REQUIRED WORK - Starting with the line that contains "Таймеры и Маты для спидкубинга" and stopping after the line that contains "matière de rémunération et d’avantages", copy the entries below exactly. Include nothing else.

---------- DATA SECTION ----------

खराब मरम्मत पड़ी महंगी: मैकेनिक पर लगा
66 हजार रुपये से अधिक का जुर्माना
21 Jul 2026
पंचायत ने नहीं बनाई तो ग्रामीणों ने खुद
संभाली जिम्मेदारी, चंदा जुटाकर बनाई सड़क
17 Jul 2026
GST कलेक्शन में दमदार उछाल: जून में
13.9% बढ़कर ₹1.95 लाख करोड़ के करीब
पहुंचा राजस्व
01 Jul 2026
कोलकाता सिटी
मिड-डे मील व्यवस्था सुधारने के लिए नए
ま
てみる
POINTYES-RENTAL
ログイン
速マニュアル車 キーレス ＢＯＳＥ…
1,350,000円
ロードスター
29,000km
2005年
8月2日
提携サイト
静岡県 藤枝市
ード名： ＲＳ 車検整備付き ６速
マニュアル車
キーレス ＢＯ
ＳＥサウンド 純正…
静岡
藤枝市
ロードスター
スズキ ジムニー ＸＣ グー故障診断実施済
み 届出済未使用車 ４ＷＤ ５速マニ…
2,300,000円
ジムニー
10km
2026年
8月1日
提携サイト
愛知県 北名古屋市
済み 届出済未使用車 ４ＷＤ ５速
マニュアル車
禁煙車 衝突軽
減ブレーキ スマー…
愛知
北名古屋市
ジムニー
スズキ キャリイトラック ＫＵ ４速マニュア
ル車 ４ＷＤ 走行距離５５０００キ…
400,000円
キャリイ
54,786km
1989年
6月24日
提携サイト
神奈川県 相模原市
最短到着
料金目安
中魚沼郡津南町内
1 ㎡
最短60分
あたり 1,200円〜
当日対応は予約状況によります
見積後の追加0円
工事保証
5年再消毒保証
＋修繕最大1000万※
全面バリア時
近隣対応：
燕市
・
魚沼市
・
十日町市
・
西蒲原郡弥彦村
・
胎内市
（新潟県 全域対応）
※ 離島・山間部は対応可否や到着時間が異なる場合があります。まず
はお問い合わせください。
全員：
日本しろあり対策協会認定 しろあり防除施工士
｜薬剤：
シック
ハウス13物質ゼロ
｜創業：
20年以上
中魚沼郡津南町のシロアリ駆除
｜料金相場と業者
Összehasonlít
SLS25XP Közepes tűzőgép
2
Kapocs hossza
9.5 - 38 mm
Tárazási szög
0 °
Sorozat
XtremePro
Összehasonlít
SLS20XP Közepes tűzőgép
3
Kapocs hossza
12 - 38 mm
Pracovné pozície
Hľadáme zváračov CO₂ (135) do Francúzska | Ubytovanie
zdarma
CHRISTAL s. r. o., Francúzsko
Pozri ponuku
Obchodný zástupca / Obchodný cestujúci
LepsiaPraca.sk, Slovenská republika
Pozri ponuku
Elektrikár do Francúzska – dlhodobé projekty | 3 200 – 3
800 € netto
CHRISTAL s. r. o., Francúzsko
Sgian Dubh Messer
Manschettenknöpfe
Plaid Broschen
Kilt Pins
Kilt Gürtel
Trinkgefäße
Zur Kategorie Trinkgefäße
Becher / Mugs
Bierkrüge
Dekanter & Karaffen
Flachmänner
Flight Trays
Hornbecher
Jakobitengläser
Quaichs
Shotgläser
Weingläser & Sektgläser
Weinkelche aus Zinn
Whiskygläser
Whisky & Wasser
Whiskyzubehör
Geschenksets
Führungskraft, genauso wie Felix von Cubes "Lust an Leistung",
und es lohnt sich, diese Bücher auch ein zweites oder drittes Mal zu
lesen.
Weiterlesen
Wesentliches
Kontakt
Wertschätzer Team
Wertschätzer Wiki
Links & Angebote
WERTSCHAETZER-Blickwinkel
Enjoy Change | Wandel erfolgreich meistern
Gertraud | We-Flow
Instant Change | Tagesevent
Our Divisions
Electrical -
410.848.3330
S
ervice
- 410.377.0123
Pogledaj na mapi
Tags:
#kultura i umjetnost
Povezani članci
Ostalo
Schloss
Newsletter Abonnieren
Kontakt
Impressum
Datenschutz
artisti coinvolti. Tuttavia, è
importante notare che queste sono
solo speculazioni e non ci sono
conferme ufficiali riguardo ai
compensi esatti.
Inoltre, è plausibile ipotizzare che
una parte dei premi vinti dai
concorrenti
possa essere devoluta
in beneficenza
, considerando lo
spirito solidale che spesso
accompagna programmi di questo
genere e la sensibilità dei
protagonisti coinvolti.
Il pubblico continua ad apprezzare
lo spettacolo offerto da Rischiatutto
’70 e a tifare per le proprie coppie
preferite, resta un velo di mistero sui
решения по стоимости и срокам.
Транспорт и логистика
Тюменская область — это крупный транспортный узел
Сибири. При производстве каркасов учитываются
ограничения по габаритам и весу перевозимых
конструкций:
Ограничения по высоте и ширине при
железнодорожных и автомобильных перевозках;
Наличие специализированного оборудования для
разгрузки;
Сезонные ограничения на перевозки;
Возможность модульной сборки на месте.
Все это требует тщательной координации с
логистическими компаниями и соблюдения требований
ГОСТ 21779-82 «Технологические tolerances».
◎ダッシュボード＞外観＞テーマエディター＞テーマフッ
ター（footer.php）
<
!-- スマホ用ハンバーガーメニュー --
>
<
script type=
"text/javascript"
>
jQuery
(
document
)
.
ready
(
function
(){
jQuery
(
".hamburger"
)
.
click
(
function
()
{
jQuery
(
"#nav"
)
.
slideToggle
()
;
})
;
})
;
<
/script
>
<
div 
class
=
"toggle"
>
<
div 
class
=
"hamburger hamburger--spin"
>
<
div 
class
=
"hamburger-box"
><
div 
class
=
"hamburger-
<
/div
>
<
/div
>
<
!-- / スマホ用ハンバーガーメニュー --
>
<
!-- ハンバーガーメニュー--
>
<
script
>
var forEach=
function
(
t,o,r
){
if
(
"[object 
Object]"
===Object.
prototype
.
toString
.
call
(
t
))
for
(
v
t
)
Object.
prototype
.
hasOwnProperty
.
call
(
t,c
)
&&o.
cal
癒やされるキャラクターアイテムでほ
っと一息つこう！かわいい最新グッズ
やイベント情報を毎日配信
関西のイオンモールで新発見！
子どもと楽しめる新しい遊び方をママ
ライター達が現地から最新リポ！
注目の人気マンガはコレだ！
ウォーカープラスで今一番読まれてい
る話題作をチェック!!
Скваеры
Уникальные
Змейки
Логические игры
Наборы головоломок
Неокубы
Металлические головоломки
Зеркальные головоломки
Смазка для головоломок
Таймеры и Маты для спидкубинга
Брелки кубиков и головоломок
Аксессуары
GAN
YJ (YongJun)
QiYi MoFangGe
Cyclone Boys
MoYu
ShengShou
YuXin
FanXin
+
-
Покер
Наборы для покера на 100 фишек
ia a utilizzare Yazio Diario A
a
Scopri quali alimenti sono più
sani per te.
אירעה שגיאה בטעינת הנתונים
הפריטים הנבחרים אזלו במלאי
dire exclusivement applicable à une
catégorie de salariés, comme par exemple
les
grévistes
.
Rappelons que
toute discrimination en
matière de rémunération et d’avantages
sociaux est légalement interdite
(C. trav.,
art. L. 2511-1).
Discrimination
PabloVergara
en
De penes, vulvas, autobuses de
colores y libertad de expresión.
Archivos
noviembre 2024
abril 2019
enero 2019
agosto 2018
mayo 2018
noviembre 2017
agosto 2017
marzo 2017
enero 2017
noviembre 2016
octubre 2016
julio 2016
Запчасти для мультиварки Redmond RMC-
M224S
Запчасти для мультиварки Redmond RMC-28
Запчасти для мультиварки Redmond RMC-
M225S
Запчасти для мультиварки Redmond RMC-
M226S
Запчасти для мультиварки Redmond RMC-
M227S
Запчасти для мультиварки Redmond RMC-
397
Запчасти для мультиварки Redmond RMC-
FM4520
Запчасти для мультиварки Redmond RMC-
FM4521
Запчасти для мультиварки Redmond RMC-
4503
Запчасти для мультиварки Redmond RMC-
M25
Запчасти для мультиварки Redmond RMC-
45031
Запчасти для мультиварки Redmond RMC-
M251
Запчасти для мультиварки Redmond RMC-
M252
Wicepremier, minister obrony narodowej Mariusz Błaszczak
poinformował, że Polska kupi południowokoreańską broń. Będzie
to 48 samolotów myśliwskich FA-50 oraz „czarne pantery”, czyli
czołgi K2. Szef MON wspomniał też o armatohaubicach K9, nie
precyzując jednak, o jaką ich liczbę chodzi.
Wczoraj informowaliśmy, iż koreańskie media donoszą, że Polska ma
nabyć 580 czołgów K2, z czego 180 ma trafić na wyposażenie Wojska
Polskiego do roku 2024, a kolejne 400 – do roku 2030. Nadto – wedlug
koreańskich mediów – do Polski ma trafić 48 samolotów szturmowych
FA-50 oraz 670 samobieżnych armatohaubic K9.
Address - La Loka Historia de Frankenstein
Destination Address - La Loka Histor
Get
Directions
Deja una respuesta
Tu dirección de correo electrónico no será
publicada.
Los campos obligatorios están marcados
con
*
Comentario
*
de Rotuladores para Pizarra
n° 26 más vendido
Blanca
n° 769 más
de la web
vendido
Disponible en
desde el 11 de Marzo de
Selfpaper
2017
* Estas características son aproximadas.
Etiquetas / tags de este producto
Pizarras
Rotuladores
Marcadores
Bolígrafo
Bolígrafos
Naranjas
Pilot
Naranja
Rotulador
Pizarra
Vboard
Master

----------

ANSWER TO THE PROBLEM -
Таймеры и Маты для спидкубинга
Брелки кубиков и головоломок
Аксессуары
GAN
YJ (YongJun)
QiYi MoFangGe
Cyclone Boys
MoYu
ShengShou
YuXin
FanXin
+
-
Покер
Наборы для покера на 100 фишек
ia a utilizzare Yazio Diario A
a
Scopri quali alimenti sono più
sani per te.
אירעה שגיאה בטעינת הנתונים
הפריטים הנבחרים אזלו במלאי
dire exclusivement applicable à une
catégorie de salariés, comme par exemple
les
grévistes
.
Rappelons que
toute discrimination en
matière de rémunération et d’avantages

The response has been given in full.